PI: Allan L. Reiss
Team collaboration is an essential component of design thinking methodology for innovation. The primary aim for next year’s research is to continue our one-of-a-kind studies of brain-to-brain synchrony that occurs during design-team collaboration. Based on results of this work, we will move closer to formulating a new brain-based model that informs the creation of successful and innovative design teams. In order to accomplish this goal, we will build upon our highly successful work to date, focusing on characteristics of teams – history of design training, team composition and size – and, for the first time, determine if neurofeedback training can increase brain-to-brain synchrony in teams (and thus, collaboration and innovation) in design thinking paradigms. By creating and implementing a brain-to-brain synchrony model of team collaboration, we will provide critical, scientific evidence that supports best practices for radical collaboration, impact of teams during an innovation event and the effect of creativity/design thinking training on team development and interactivity, as well as suggest ways to improve the impact of such collaborations. We will use fNIRS, an ultra-portable neuroimaging modality, to measure brain activity during a collaborative problem-solving event to ascertain the impact and value creation of team collaboration. Key objectives include:
 Complete analysis of data from naïve and d.school trained designers who completed a joint design task. Submit and publish manuscript.

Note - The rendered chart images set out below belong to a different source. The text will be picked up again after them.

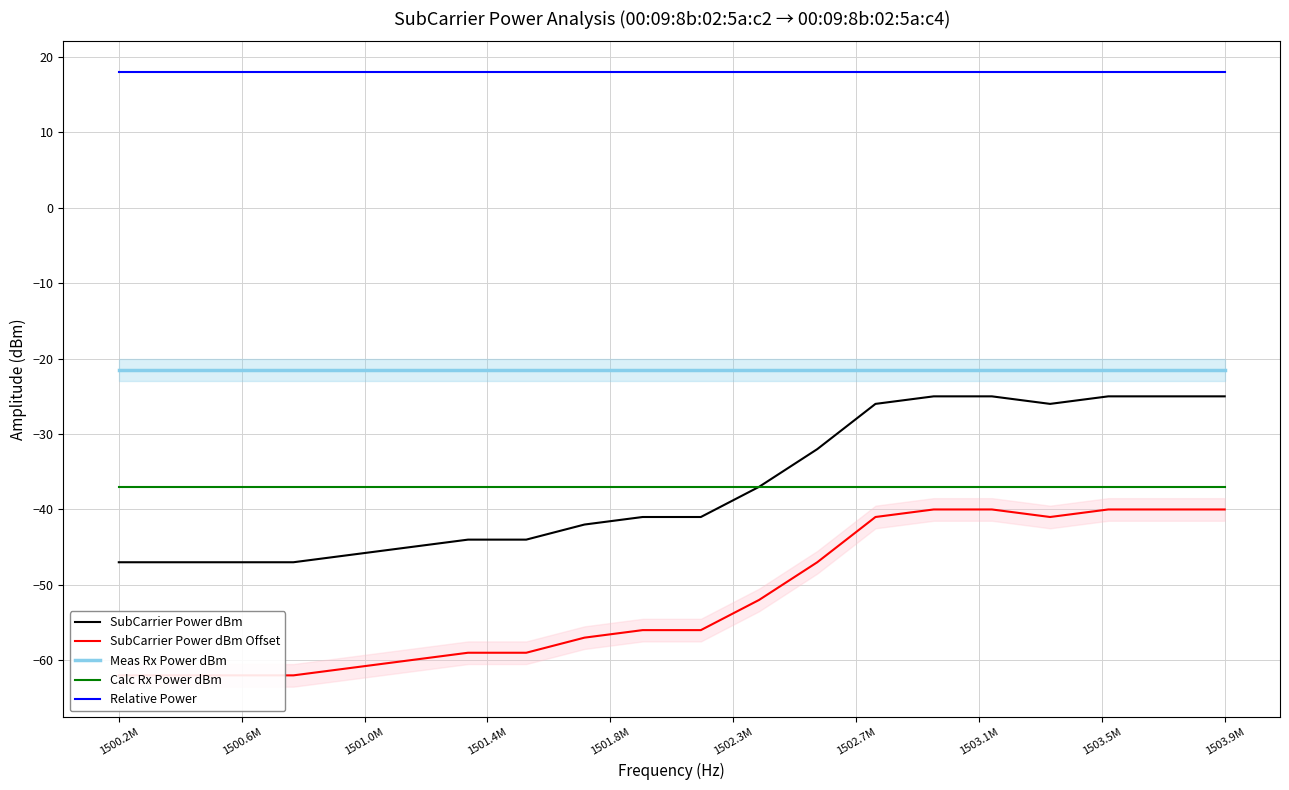

The value of Calc Rx Power dBm at 1503.9M is -14.4. True or false?

False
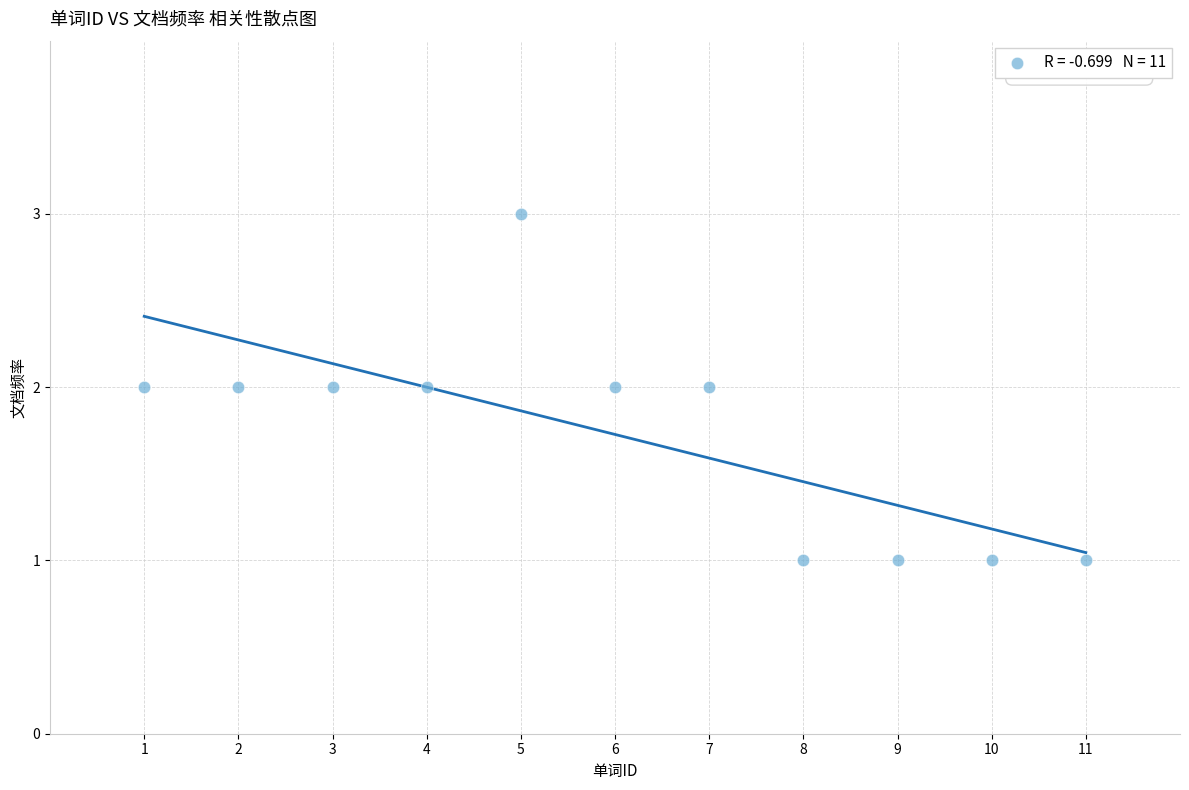

What is the range of X values (max minus min)?

10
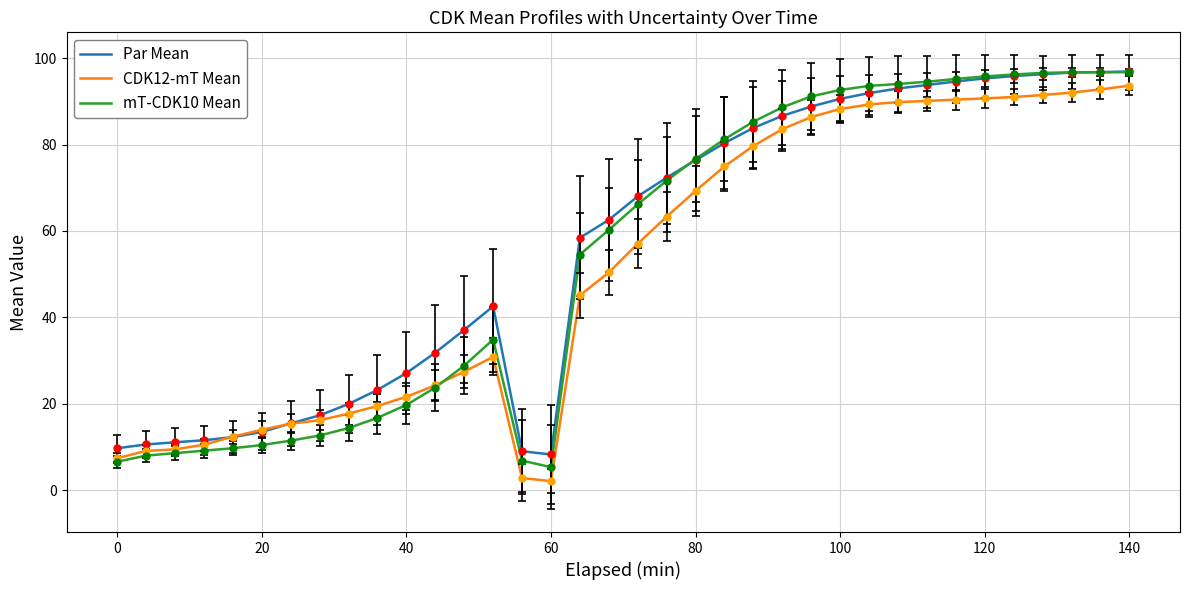

Is this an area chart (filled region under the line)?

No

 Investigate the effect of diversity among teams (including sexcomposition) on quality and quantity of design thinking through its effect on brain-based coherence.
 Investigate the effect of team size on the brain-to-brain model of team design thinking by conducting a pilot study with three-person teams.
 Conduct a pilot study to determine if brain-to-brain synchrony can be enhanced through real-time neurofeedback and design thinking-based interventions to increase collaboration.